Dataset records:
-*-*-
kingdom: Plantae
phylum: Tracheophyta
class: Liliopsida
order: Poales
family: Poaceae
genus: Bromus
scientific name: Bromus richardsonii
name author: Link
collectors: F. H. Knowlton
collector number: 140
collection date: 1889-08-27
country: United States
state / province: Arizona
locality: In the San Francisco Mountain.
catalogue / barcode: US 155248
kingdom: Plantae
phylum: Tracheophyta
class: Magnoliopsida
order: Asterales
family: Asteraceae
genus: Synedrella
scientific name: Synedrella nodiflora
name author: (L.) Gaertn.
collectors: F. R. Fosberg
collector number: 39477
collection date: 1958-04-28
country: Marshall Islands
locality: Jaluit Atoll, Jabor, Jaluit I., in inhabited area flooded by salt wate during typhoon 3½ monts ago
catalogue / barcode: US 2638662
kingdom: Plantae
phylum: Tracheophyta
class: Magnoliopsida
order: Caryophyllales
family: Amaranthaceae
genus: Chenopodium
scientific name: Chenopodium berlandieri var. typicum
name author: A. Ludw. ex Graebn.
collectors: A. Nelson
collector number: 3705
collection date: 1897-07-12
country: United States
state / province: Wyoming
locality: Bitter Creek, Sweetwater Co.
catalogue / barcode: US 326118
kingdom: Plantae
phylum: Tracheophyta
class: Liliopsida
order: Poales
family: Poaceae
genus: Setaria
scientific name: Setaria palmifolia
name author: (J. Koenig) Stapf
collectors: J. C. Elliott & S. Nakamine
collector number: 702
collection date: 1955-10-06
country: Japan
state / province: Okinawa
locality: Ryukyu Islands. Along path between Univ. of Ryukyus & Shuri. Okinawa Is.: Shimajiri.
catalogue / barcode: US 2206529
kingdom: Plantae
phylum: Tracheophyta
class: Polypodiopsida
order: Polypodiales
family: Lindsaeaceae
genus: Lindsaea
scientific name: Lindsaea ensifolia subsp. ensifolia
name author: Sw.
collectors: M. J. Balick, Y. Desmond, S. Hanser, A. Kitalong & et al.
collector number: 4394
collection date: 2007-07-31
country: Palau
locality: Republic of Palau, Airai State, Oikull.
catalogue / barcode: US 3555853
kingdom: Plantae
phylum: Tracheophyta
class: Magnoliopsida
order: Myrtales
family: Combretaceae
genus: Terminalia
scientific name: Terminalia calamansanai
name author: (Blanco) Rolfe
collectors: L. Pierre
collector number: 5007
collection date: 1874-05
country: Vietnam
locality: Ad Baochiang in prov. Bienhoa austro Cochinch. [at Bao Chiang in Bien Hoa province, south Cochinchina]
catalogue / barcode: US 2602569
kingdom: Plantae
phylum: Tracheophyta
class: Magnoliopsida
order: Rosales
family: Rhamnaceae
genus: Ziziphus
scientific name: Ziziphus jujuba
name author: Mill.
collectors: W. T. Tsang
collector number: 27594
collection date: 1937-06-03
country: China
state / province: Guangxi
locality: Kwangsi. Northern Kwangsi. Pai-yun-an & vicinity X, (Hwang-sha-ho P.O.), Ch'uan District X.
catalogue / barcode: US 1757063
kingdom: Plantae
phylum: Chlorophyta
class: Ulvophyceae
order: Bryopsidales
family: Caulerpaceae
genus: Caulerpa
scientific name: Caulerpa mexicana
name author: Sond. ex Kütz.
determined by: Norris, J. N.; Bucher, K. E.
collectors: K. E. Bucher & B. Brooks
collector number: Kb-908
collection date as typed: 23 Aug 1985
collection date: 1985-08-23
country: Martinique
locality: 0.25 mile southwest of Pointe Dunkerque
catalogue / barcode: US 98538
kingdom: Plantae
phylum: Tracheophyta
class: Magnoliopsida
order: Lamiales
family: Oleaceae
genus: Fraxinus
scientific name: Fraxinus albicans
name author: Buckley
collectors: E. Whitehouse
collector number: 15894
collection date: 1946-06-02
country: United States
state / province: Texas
-*-*-
PROBLEM TO WORK ON:
Convert every line in the records above into a single numbered list, omitting any blank lines.

RESULT OF THE TASK:
1. kingdom: Plantae
2. phylum: Tracheophyta
3. class: Liliopsida
4. order: Poales
5. family: Poaceae
6. genus: Bromus
7. scientific name: Bromus richardsonii
8. name author: Link
9. collectors: F. H. Knowlton
10. collector number: 140
11. collection date: 1889-08-27
12. country: United States
13. state / province: Arizona
14. locality: In the San Francisco Mountain.
15. catalogue / barcode: US 155248
16. kingdom: Plantae
17. phylum: Tracheophyta
18. class: Magnoliopsida
19. order: Asterales
20. family: Asteraceae
21. genus: Synedrella
22. scientific name: Synedrella nodiflora
23. name author: (L.) Gaertn.
24. collectors: F. R. Fosberg
25. collector number: 39477
26. collection date: 1958-04-28
27. country: Marshall Islands
28. locality: Jaluit Atoll, Jabor, Jaluit I., in inhabited area flooded by salt wate during typhoon 3½ monts ago
29. catalogue / barcode: US 2638662
30. kingdom: Plantae
31. phylum: Tracheophyta
32. class: Magnoliopsida
33. order: Caryophyllales
34. family: Amaranthaceae
35. genus: Chenopodium
36. scientific name: Chenopodium berlandieri var. typicum
37. name author: A. Ludw. ex Graebn.
38. collectors: A. Nelson
39. collector number: 3705
40. collection date: 1897-07-12
41. country: United States
42. state / province: Wyoming
43. locality: Bitter Creek, Sweetwater Co.
44. catalogue / barcode: US 326118
45. kingdom: Plantae
46. phylum: Tracheophyta
47. class: Liliopsida
48. order: Poales
49. family: Poaceae
50. genus: Setaria
51. scientific name: Setaria palmifolia
52. name author: (J. Koenig) Stapf
53. collectors: J. C. Elliott & S. Nakamine
54. collector number: 702
55. collection date: 1955-10-06
56. country: Japan
57. state / province: Okinawa
58. locality: Ryukyu Islands. Along path between Univ. of Ryukyus & Shuri. Okinawa Is.: Shimajiri.
59. catalogue / barcode: US 2206529
60. kingdom: Plantae
61. phylum: Tracheophyta
62. class: Polypodiopsida
63. order: Polypodiales
64. family: Lindsaeaceae
65. genus: Lindsaea
66. scientific name: Lindsaea ensifolia subsp. ensifolia
67. name author: Sw.
68. collectors: M. J. Balick, Y. Desmond, S. Hanser, A. Kitalong & et al.
69. collector number: 4394
70. collection date: 2007-07-31
71. country: Palau
72. locality: Republic of Palau, Airai State, Oikull.
73. catalogue / barcode: US 3555853
74. kingdom: Plantae
75. phylum: Tracheophyta
76. class: Magnoliopsida
77. order: Myrtales
78. family: Combretaceae
79. genus: Terminalia
80. scientific name: Terminalia calamansanai
81. name author: (Blanco) Rolfe
82. collectors: L. Pierre
83. collector number: 5007
84. collection date: 1874-05
85. country: Vietnam
86. locality: Ad Baochiang in prov. Bienhoa austro Cochinch. [at Bao Chiang in Bien Hoa province, south Cochinchina]
87. catalogue / barcode: US 2602569
88. kingdom: Plantae
89. phylum: Tracheophyta
90. class: Magnoliopsida
91. order: Rosales
92. family: Rhamnaceae
93. genus: Ziziphus
94. scientific name: Ziziphus jujuba
95. name author: Mill.
96. collectors: W. T. Tsang
97. collector number: 27594
98. collection date: 1937-06-03
99. country: China
100. state / province: Guangxi
101. locality: Kwangsi. Northern Kwangsi. Pai-yun-an & vicinity X, (Hwang-sha-ho P.O.), Ch'uan District X.
102. catalogue / barcode: US 1757063
103. kingdom: Plantae
104. phylum: Chlorophyta
105. class: Ulvophyceae
106. order: Bryopsidales
107. family: Caulerpaceae
108. genus: Caulerpa
109. scientific name: Caulerpa mexicana
110. name author: Sond. ex Kütz.
111. determined by: Norris, J. N.; Bucher, K. E.
112. collectors: K. E. Bucher & B. Brooks
113. collector number: Kb-908
114. collection date as typed: 23 Aug 1985
115. collection date: 1985-08-23
116. country: Martinique
117. locality: 0.25 mile southwest of Pointe Dunkerque
118. catalogue / barcode: US 98538
119. kingdom: Plantae
120. phylum: Tracheophyta
121. class: Magnoliopsida
122. order: Lamiales
123. family: Oleaceae
124. genus: Fraxinus
125. scientific name: Fraxinus albicans
126. name author: Buckley
127. collectors: E. Whitehouse
128. collector number: 15894
129. collection date: 1946-06-02
130. country: United States
131. state / province: Texas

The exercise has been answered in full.